We see two key challenges:
- Even if there were a perfect design, it takes a long time to build a large ABS market;
- A vibrant ABS market does not require a central bank to set it up. If it were such a great idea the smart kids at investment banks would have already developed this market.
However, Draghi may not see these as a problem. That’s because, just like the OMT (Outright Monetary Transaction) program that turned around the fortune in the Eurozone after being announced in August 2012, this may never be implemented. Draghi may hope that the very fact that it is on the drawing board, will convince the markets that credit spreads should tighten and financing conditions should improve for private sector borrowers.
What does it all mean? In a nutshell:
- President Draghi appears to be out to convince the market to lower both the euro exchange rate and private sector credit spreads in anticipation of ECB action, without actually firing the proverbial bazooka that he’s just hoisted onto his shoulder.

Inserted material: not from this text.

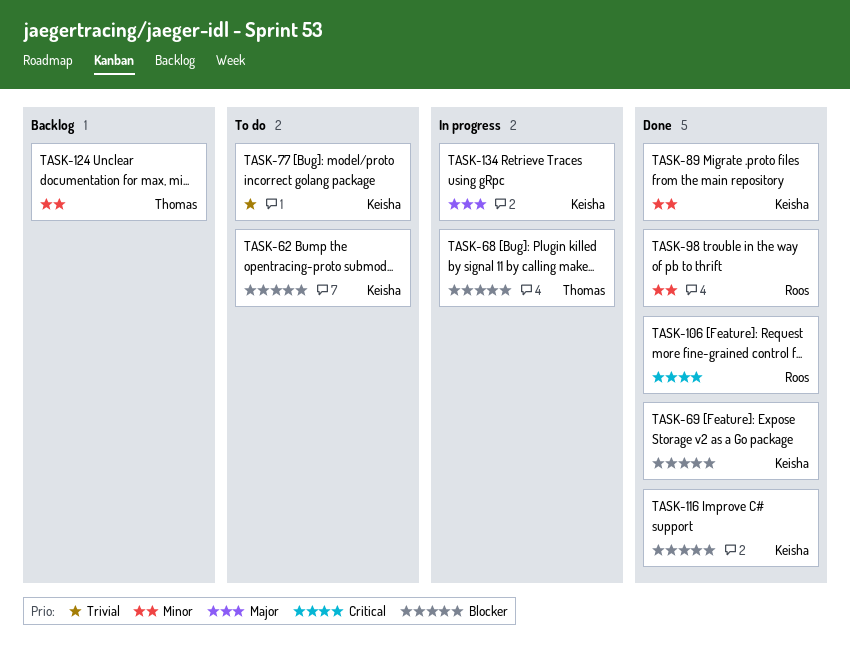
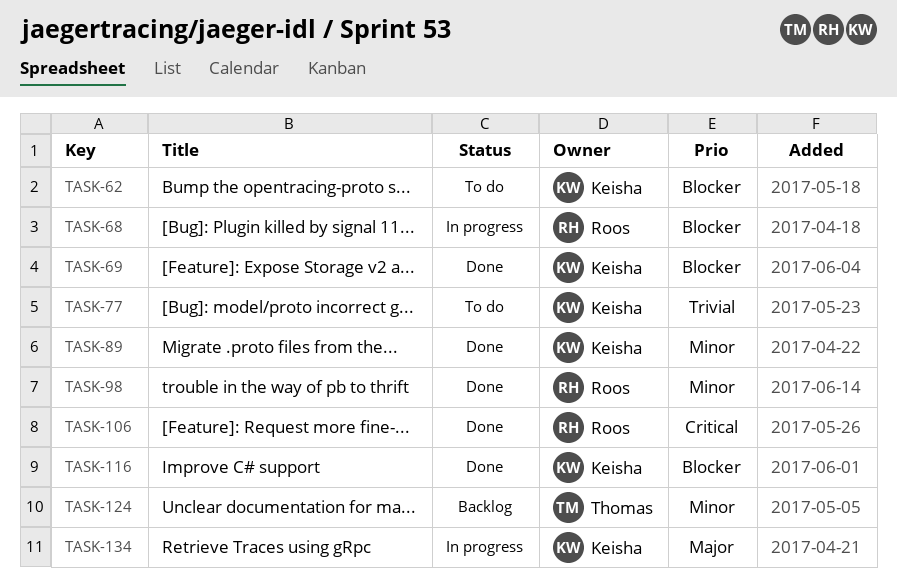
TASK-68, owner: Thomas -> Roos

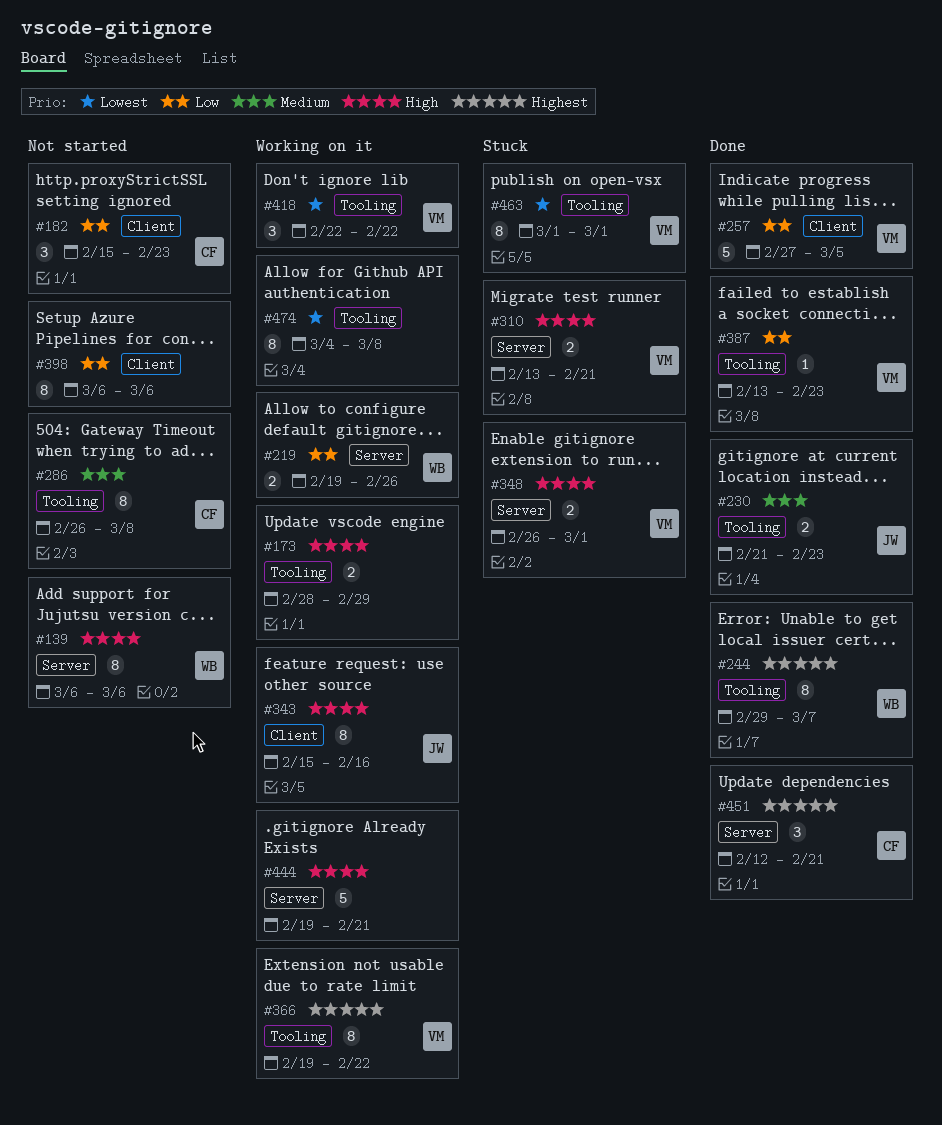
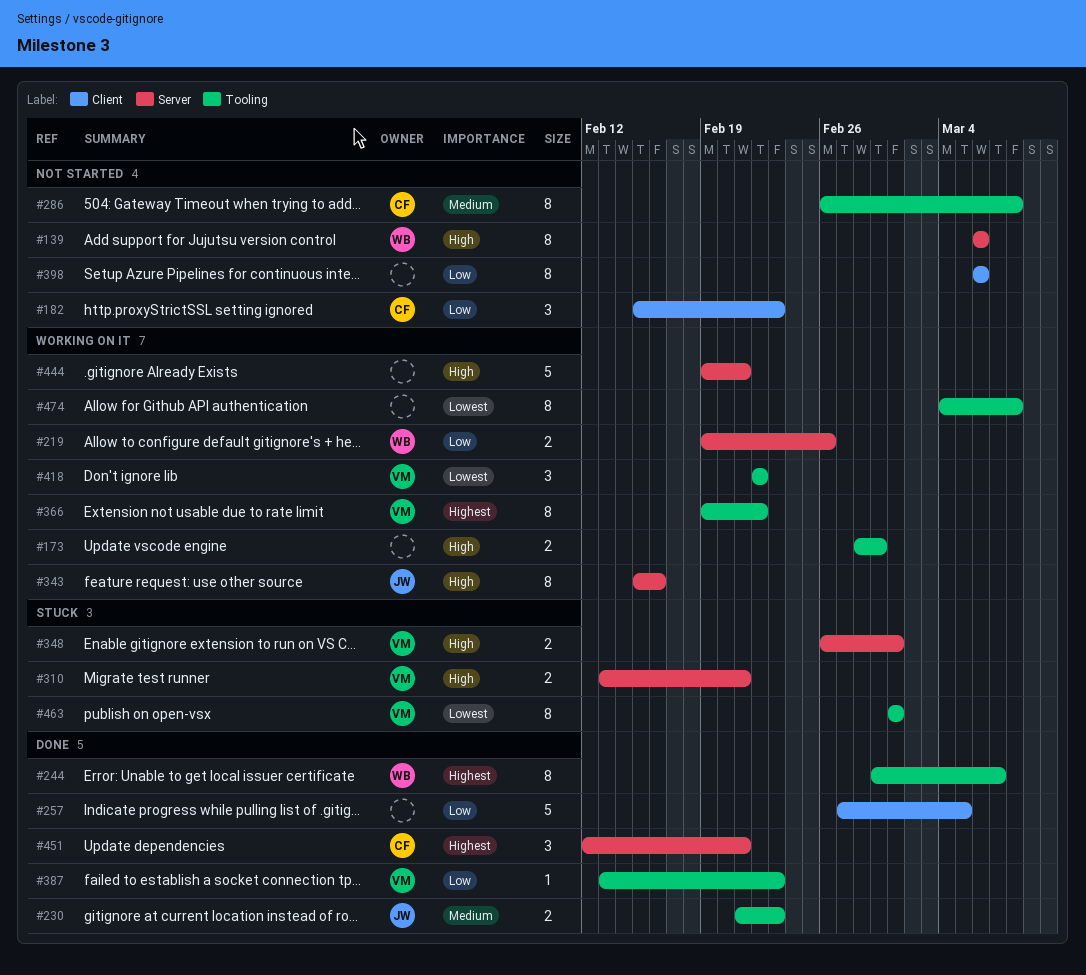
#257, owner: VM -> none
#343, label: Client -> Server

Or, as we call it: Whatever It Takes 2.0
- The ECB may feel ever more pressure to act. At some point they will. Whatever action they take is likely to have unintended consequences that, in our assessment, are not worth the little impact they are likely to have (especially given that the signaling has done all the work for them).
- Expect more talk from the ECB. They want a weaker euro, but in our assessment are unlikely to get it. We continue to believe a euro of 1.50 this year is a possibiliy.